Олечка заложила серебро и браслетку.
На душе у нее было беспокойно и жутко, и, когда воротничок потребовал новых башмаков, она легла в постель и проплакала весь вечер.
На другой день она ходила без часов, но в тех башмаках, которые заказал воротничок.
Вечером, бледная и смущенная, она, заикаясь, говорила своей бабушке:
– Я забежала только на минутку. Муж очень болен. Ему доктор велел каждый день натираться коньяком, а это так дорого.
Бабушка была добрая, и на следующее же утро Олечка смогла купить себе шляпу, пояс и перчатки, подходящие к характеру воротничка.
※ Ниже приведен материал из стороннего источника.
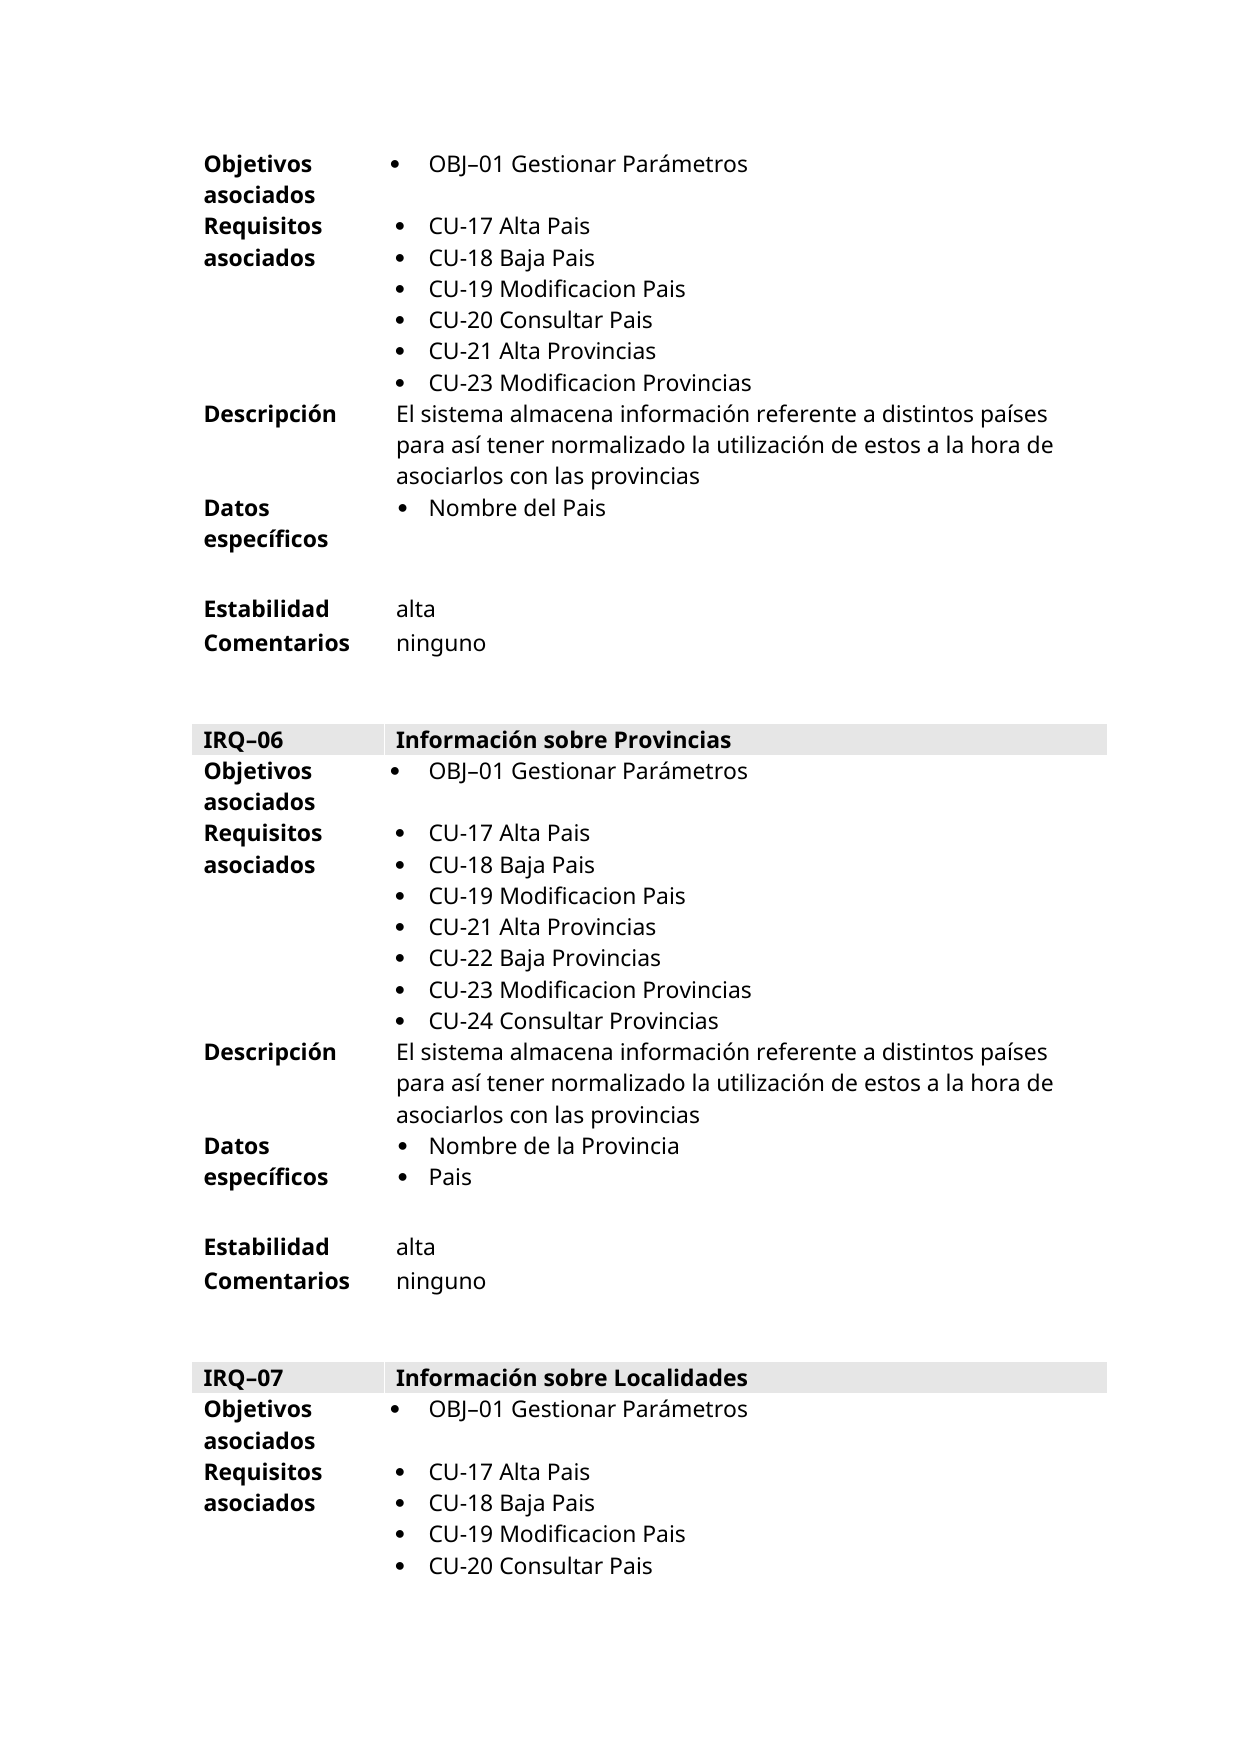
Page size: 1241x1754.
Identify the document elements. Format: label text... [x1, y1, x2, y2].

Следующие дни были еще тяжелее.
Она бегала по всем родным и знакомым, лгала и выклянчивала деньги, а потом купила безобразный полосатый диван, от которого тошнило и ее, и честного мужа, и старую вороватую кухарку, но которого уже несколько дней настойчиво требовал воротничок.
Она стала вести странную жизнь. Не свою. Воротничковую жизнь. А воротничок был какого-то неясного, путаного стиля, и Олечка, угождая ему, совсем сбилась с толку.
– Если ты английский и требуешь, чтоб я ела сою, то зачем же на тебе желтый бант? Зачем это распутство, которого я не могу понять и которое толкает меня по наклонной плоскости?
Как существо слабое и бесхарактерное, она скоро опустила руки и поплыла по течению, которым ловко управлял подлый воротник.
Она обстригла волосы, стала курить и громко хохотала, если слышала какую-нибудь двусмысленность.
Где-то в глубине души еще теплилось в ней сознание всего ужаса ее положения, и иногда, по ночам или даже днем, когда воротничок стирался, она рыдала и молилась, но не находила выхода.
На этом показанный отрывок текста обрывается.